Task item -> Please show all lines of the records that include "txDate".
=== Available records ===
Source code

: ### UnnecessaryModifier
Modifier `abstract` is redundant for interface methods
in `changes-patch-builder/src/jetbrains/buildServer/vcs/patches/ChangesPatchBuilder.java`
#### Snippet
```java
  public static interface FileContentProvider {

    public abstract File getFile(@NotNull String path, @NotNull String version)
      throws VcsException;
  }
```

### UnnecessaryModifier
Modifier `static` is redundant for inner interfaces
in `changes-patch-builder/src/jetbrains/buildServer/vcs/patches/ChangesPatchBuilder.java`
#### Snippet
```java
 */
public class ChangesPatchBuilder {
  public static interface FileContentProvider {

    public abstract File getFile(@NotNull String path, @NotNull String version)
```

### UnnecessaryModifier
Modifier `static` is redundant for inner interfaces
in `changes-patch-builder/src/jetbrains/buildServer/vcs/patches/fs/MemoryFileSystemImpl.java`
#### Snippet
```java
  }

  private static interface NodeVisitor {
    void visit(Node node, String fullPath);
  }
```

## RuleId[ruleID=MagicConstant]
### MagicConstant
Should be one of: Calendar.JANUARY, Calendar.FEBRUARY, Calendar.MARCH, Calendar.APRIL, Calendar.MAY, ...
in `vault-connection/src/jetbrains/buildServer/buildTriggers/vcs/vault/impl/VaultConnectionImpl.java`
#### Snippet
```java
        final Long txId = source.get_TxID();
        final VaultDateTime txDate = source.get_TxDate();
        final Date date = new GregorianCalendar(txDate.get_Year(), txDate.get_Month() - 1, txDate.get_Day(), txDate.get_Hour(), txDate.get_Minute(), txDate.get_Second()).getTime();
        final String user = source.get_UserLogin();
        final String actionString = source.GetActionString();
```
===
Output ->
        final VaultDateTime txDate = source.get_TxDate();
        final Date date = new GregorianCalendar(txDate.get_Year(), txDate.get_Month() - 1, txDate.get_Day(), txDate.get_Hour(), txDate.get_Minute(), txDate.get_Second()).getTime();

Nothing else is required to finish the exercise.